*WORK TO BE COMPLETED*:
Print the listing in full, exactly as it stands.

================================

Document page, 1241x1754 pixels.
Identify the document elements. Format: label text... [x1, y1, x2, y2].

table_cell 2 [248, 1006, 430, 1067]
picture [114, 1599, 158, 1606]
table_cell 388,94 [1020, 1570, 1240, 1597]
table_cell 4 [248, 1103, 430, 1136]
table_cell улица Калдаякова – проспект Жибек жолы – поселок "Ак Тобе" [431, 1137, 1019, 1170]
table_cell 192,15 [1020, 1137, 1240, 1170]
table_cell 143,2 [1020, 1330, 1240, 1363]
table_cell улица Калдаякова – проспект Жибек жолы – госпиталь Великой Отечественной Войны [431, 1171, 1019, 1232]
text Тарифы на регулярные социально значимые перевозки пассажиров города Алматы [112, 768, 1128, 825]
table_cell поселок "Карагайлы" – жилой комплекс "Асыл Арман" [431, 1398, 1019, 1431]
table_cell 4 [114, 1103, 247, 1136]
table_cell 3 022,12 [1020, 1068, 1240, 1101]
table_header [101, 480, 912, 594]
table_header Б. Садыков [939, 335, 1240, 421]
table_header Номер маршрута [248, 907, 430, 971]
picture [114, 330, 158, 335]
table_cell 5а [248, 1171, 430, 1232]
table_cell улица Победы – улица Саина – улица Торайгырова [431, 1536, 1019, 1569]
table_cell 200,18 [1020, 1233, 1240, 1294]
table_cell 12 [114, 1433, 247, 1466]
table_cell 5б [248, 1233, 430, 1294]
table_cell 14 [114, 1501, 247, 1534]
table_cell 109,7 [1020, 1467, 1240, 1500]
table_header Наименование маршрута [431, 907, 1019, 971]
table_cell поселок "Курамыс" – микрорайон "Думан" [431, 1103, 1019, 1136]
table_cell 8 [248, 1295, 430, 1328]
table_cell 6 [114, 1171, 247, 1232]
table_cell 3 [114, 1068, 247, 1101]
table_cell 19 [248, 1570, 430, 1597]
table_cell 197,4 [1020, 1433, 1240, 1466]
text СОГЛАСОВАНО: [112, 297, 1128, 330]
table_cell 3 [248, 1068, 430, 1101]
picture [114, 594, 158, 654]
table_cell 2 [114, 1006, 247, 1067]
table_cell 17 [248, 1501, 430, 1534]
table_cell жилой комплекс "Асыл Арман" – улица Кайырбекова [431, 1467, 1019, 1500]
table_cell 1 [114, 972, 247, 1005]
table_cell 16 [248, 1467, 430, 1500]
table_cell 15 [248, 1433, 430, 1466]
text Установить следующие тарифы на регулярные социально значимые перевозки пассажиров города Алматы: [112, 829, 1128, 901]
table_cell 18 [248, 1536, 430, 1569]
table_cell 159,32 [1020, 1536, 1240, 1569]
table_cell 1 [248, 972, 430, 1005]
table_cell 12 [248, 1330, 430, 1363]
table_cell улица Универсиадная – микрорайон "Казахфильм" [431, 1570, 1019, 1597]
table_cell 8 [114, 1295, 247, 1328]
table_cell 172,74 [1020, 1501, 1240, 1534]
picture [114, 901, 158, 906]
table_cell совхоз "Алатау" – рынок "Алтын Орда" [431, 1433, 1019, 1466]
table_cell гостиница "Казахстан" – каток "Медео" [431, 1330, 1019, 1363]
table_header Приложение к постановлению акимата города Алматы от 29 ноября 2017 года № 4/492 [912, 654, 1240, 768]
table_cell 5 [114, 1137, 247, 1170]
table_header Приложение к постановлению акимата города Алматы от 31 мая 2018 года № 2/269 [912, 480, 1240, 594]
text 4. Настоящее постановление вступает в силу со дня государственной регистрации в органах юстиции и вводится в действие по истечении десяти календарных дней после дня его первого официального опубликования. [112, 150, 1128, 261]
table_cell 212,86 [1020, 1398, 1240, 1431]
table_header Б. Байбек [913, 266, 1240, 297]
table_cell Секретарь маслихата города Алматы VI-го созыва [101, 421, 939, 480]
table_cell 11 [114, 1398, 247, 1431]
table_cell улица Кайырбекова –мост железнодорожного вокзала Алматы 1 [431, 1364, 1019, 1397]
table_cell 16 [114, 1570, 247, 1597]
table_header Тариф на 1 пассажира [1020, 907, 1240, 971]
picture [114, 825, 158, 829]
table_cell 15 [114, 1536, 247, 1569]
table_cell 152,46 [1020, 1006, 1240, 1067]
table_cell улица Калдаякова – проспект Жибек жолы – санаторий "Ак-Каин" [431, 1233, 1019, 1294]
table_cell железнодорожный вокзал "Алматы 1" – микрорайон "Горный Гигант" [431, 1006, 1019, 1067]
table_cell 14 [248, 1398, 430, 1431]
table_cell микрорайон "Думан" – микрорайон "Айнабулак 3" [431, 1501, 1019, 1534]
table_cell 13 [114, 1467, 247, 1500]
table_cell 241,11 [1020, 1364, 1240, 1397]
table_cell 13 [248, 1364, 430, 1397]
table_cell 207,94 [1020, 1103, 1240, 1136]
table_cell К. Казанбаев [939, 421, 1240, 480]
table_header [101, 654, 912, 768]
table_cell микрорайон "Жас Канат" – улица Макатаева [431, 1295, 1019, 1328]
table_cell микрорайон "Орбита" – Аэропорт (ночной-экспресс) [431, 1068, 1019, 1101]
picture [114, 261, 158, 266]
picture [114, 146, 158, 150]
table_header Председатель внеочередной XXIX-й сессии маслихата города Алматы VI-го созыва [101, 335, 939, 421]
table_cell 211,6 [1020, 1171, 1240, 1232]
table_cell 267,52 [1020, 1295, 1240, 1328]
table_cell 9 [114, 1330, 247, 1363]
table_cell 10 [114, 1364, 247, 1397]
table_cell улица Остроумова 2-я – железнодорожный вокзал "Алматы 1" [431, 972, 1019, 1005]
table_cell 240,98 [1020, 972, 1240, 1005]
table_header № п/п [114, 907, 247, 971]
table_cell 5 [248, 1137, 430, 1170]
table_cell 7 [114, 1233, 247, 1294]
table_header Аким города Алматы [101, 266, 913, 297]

================================

*OUTPUT OF THE TASK*:
Document page, 1241x1754 pixels.
Identify the document elements. Format: label text... [x1, y1, x2, y2].

table_cell 2 [248, 1006, 430, 1067]
picture [114, 1599, 158, 1606]
table_cell 388,94 [1020, 1570, 1240, 1597]
table_cell 4 [248, 1103, 430, 1136]
table_cell улица Калдаякова – проспект Жибек жолы – поселок "Ак Тобе" [431, 1137, 1019, 1170]
table_cell 192,15 [1020, 1137, 1240, 1170]
table_cell 143,2 [1020, 1330, 1240, 1363]
table_cell улица Калдаякова – проспект Жибек жолы – госпиталь Великой Отечественной Войны [431, 1171, 1019, 1232]
text Тарифы на регулярные социально значимые перевозки пассажиров города Алматы [112, 768, 1128, 825]
table_cell поселок "Карагайлы" – жилой комплекс "Асыл Арман" [431, 1398, 1019, 1431]
table_cell 4 [114, 1103, 247, 1136]
table_cell 3 022,12 [1020, 1068, 1240, 1101]
table_header [101, 480, 912, 594]
table_header Б. Садыков [939, 335, 1240, 421]
table_header Номер маршрута [248, 907, 430, 971]
picture [114, 330, 158, 335]
table_cell 5а [248, 1171, 430, 1232]
table_cell улица Победы – улица Саина – улица Торайгырова [431, 1536, 1019, 1569]
table_cell 200,18 [1020, 1233, 1240, 1294]
table_cell 12 [114, 1433, 247, 1466]
table_cell 5б [248, 1233, 430, 1294]
table_cell 14 [114, 1501, 247, 1534]
table_cell 109,7 [1020, 1467, 1240, 1500]
table_header Наименование маршрута [431, 907, 1019, 971]
table_cell поселок "Курамыс" – микрорайон "Думан" [431, 1103, 1019, 1136]
table_cell 8 [248, 1295, 430, 1328]
table_cell 6 [114, 1171, 247, 1232]
table_cell 3 [114, 1068, 247, 1101]
table_cell 19 [248, 1570, 430, 1597]
table_cell 197,4 [1020, 1433, 1240, 1466]
text СОГЛАСОВАНО: [112, 297, 1128, 330]
table_cell 3 [248, 1068, 430, 1101]
picture [114, 594, 158, 654]
table_cell 2 [114, 1006, 247, 1067]
table_cell 17 [248, 1501, 430, 1534]
table_cell жилой комплекс "Асыл Арман" – улица Кайырбекова [431, 1467, 1019, 1500]
table_cell 1 [114, 972, 247, 1005]
table_cell 16 [248, 1467, 430, 1500]
table_cell 15 [248, 1433, 430, 1466]
text Установить следующие тарифы на регулярные социально значимые перевозки пассажиров города Алматы: [112, 829, 1128, 901]
table_cell 18 [248, 1536, 430, 1569]
table_cell 159,32 [1020, 1536, 1240, 1569]
table_cell 1 [248, 972, 430, 1005]
table_cell 12 [248, 1330, 430, 1363]
table_cell улица Универсиадная – микрорайон "Казахфильм" [431, 1570, 1019, 1597]
table_cell 8 [114, 1295, 247, 1328]
table_cell 172,74 [1020, 1501, 1240, 1534]
picture [114, 901, 158, 906]
table_cell совхоз "Алатау" – рынок "Алтын Орда" [431, 1433, 1019, 1466]
table_cell гостиница "Казахстан" – каток "Медео" [431, 1330, 1019, 1363]
table_header Приложение к постановлению акимата города Алматы от 29 ноября 2017 года № 4/492 [912, 654, 1240, 768]
table_cell 5 [114, 1137, 247, 1170]
table_header Приложение к постановлению акимата города Алматы от 31 мая 2018 года № 2/269 [912, 480, 1240, 594]
text 4. Настоящее постановление вступает в силу со дня государственной регистрации в органах юстиции и вводится в действие по истечении десяти календарных дней после дня его первого официального опубликования. [112, 150, 1128, 261]
table_cell 212,86 [1020, 1398, 1240, 1431]
table_header Б. Байбек [913, 266, 1240, 297]
table_cell Секретарь маслихата города Алматы VI-го созыва [101, 421, 939, 480]
table_cell 11 [114, 1398, 247, 1431]
table_cell улица Кайырбекова –мост железнодорожного вокзала Алматы 1 [431, 1364, 1019, 1397]
table_cell 16 [114, 1570, 247, 1597]
table_header Тариф на 1 пассажира [1020, 907, 1240, 971]
picture [114, 825, 158, 829]
table_cell 15 [114, 1536, 247, 1569]
table_cell 152,46 [1020, 1006, 1240, 1067]
table_cell улица Калдаякова – проспект Жибек жолы – санаторий "Ак-Каин" [431, 1233, 1019, 1294]
table_cell железнодорожный вокзал "Алматы 1" – микрорайон "Горный Гигант" [431, 1006, 1019, 1067]
table_cell 14 [248, 1398, 430, 1431]
table_cell микрорайон "Думан" – микрорайон "Айнабулак 3" [431, 1501, 1019, 1534]
table_cell 13 [114, 1467, 247, 1500]
table_cell 241,11 [1020, 1364, 1240, 1397]
table_cell 13 [248, 1364, 430, 1397]
table_cell 207,94 [1020, 1103, 1240, 1136]
table_cell К. Казанбаев [939, 421, 1240, 480]
table_header [101, 654, 912, 768]
table_cell микрорайон "Жас Канат" – улица Макатаева [431, 1295, 1019, 1328]
table_cell микрорайон "Орбита" – Аэропорт (ночной-экспресс) [431, 1068, 1019, 1101]
picture [114, 261, 158, 266]
picture [114, 146, 158, 150]
table_header Председатель внеочередной XXIX-й сессии маслихата города Алматы VI-го созыва [101, 335, 939, 421]
table_cell 211,6 [1020, 1171, 1240, 1232]
table_cell 267,52 [1020, 1295, 1240, 1328]
table_cell 9 [114, 1330, 247, 1363]
table_cell 10 [114, 1364, 247, 1397]
table_cell улица Остроумова 2-я – железнодорожный вокзал "Алматы 1" [431, 972, 1019, 1005]
table_cell 240,98 [1020, 972, 1240, 1005]
table_header № п/п [114, 907, 247, 971]
table_cell 5 [248, 1137, 430, 1170]
table_cell 7 [114, 1233, 247, 1294]
table_header Аким города Алматы [101, 266, 913, 297]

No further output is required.